_Required action_
The reply must contain exactly the lines below from the one with "license and can be simply c" down to the one with "Flying by the Seat of", both included, and nothing more; please omit the pictures.

Input data START

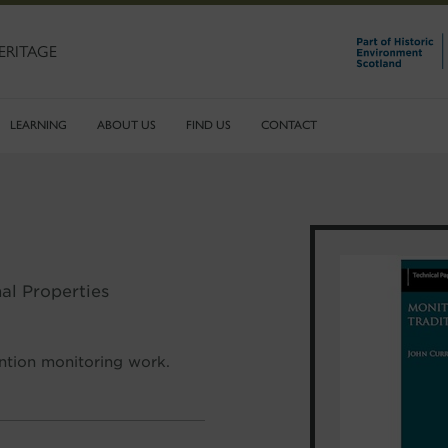
ERITAGE
LEARNING
ABOUT US
FIND US
CONTACT
al Properties
ention monitoring work.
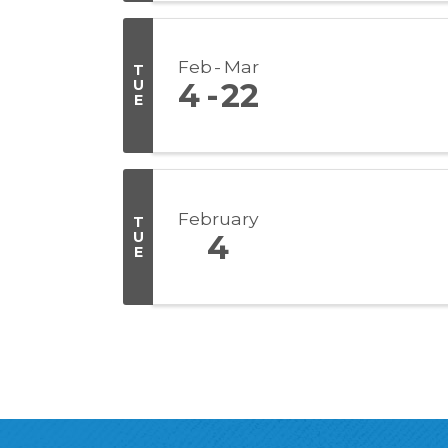
Feb
Mar
T
U
4
22
E
February
T
U
4
E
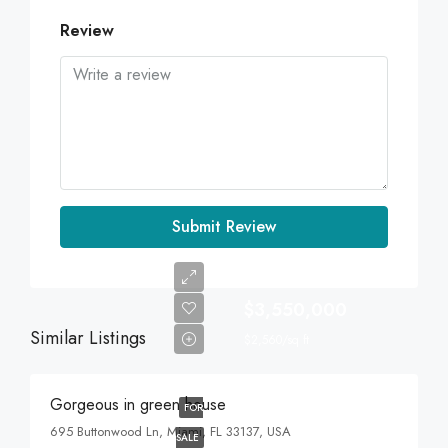
Review
Submit Review
$3,550,000
Similar Listings
$2,560/sq ft
Gorgeous in green house
FOR
695 Buttonwood Ln, Miami, FL 33137, USA
SALE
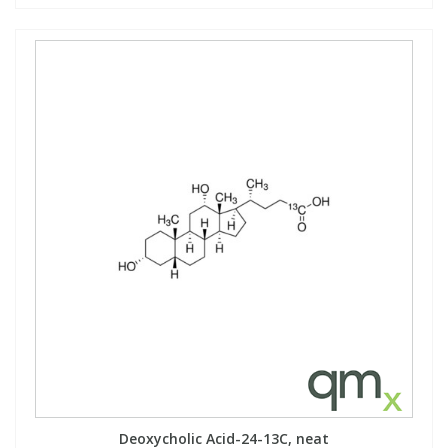
Deoxycholic Acid-24-13C, neat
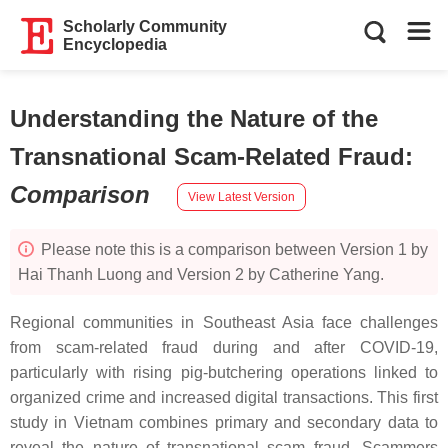
Scholarly Community
Encyclopedia
Understanding the Nature of the
Transnational Scam-Related Fraud
:
Comparison
View Latest Version
Please note this is a comparison between Version 1 by
Hai Thanh Luong and Version 2 by Catherine Yang.
Regional communities in Southeast Asia face challenges
from scam-related fraud during and after COVID-19,
particularly with rising pig-butchering operations linked to
organized crime and increased digital transactions. This first
study in Vietnam combines primary and secondary data to
reveal the nature of transnational scam fraud. Scammers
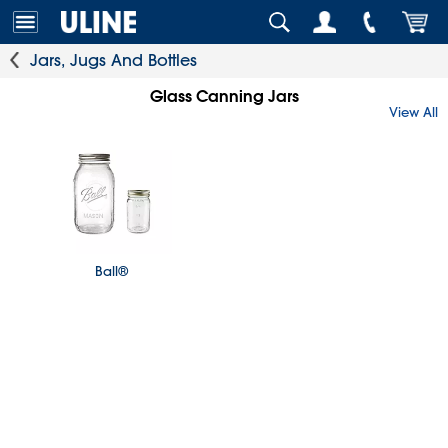
Jars, Jugs And Bottles
Glass Canning Jars
View All
Ball®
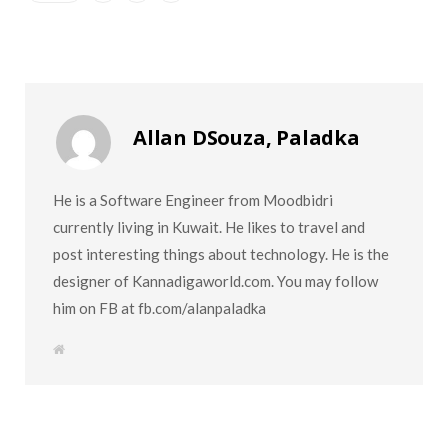
Allan DSouza, Paladka
He is a Software Engineer from Moodbidri
currently living in Kuwait. He likes to travel and
post interesting things about technology. He is the
designer of Kannadigaworld.com. You may follow
him on FB at fb.com/alanpaladka
W
e
b
s
i
t
e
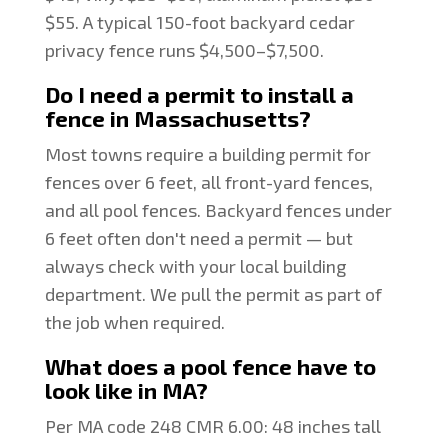
$55. A typical 150-foot backyard cedar
privacy fence runs $4,500–$7,500.
Do I need a permit to install a
fence in Massachusetts?
Most towns require a building permit for
fences over 6 feet, all front-yard fences,
and all pool fences. Backyard fences under
6 feet often don't need a permit — but
always check with your local building
department. We pull the permit as part of
the job when required.
What does a pool fence have to
look like in MA?
Per MA code 248 CMR 6.00: 48 inches tall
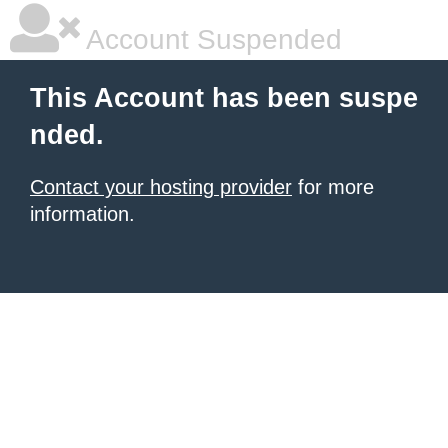
Account Suspended
This Account has been suspe
nded.
Contact your hosting provider
for more
information.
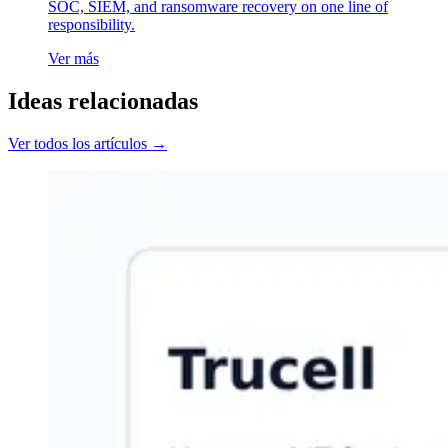
SOC, SIEM, and ransomware recovery on one line of
responsibility.
Ver más
Ideas relacionadas
Ver todos los artículos →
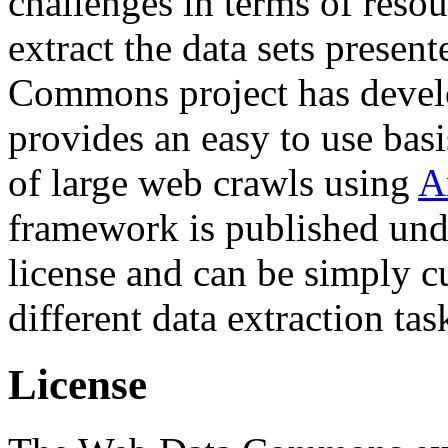
challenges in terms of resou
extract the data sets prese
Commons project has deve
provides an easy to use basi
of large web crawls using
A
framework is published und
license and can be simply c
different data extraction tas
License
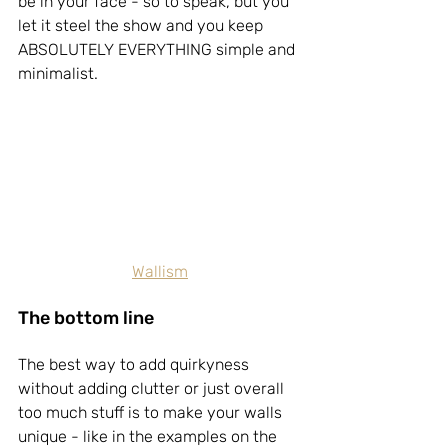
be in your face - so to speak, but you 
let it steel the show and you keep 
ABSOLUTELY EVERYTHING simple and 
minimalist.
Wallism
The bottom line
The best way to add quirkyness 
without adding clutter or just overall 
too much stuff is to make your walls 
unique - like in the examples on the 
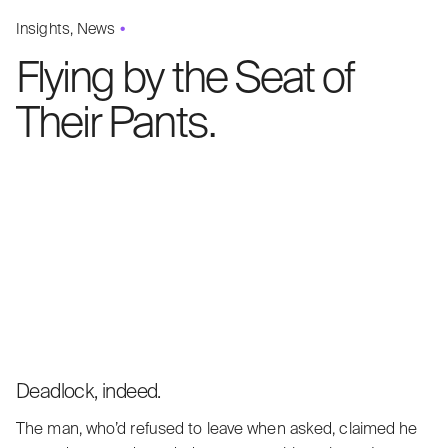
Insights
News
Flying by the Seat of
Their Pants.
Deadlock, indeed.
The man, who’d refused to leave when asked, claimed he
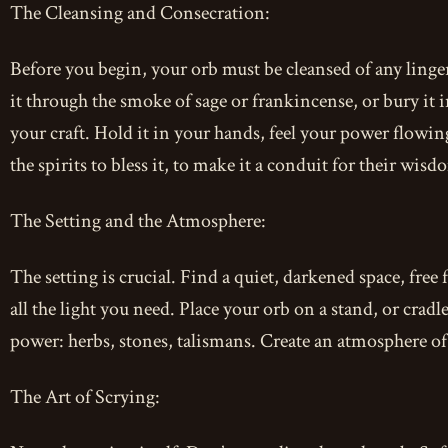
The Cleansing and Consecration:
Before you begin, your orb must be cleansed of any linge
it through the smoke of sage or frankincense, or bury it in
your craft. Hold it in your hands, feel your power flowin
the spirits to bless it, to make it a conduit for their wisd
The Setting and the Atmosphere:
The setting is crucial. Find a quiet, darkened space, free 
all the light you need. Place your orb on a stand, or cradl
power: herbs, stones, talismans. Create an atmosphere of
The Art of Scrying:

Input data END

_Response to this exercise_
license and can be simply c
different data extraction tas
License
be in your face - so to speak, but you 
let it steel the show and you keep 
ABSOLUTELY EVERYTHING simple and 
minimalist.
Wallism
The bottom line
The best way to add quirkyness 
without adding clutter or just overall 
too much stuff is to make your walls 
unique - like in the examples on the 
Insights
News
Flying by the Seat of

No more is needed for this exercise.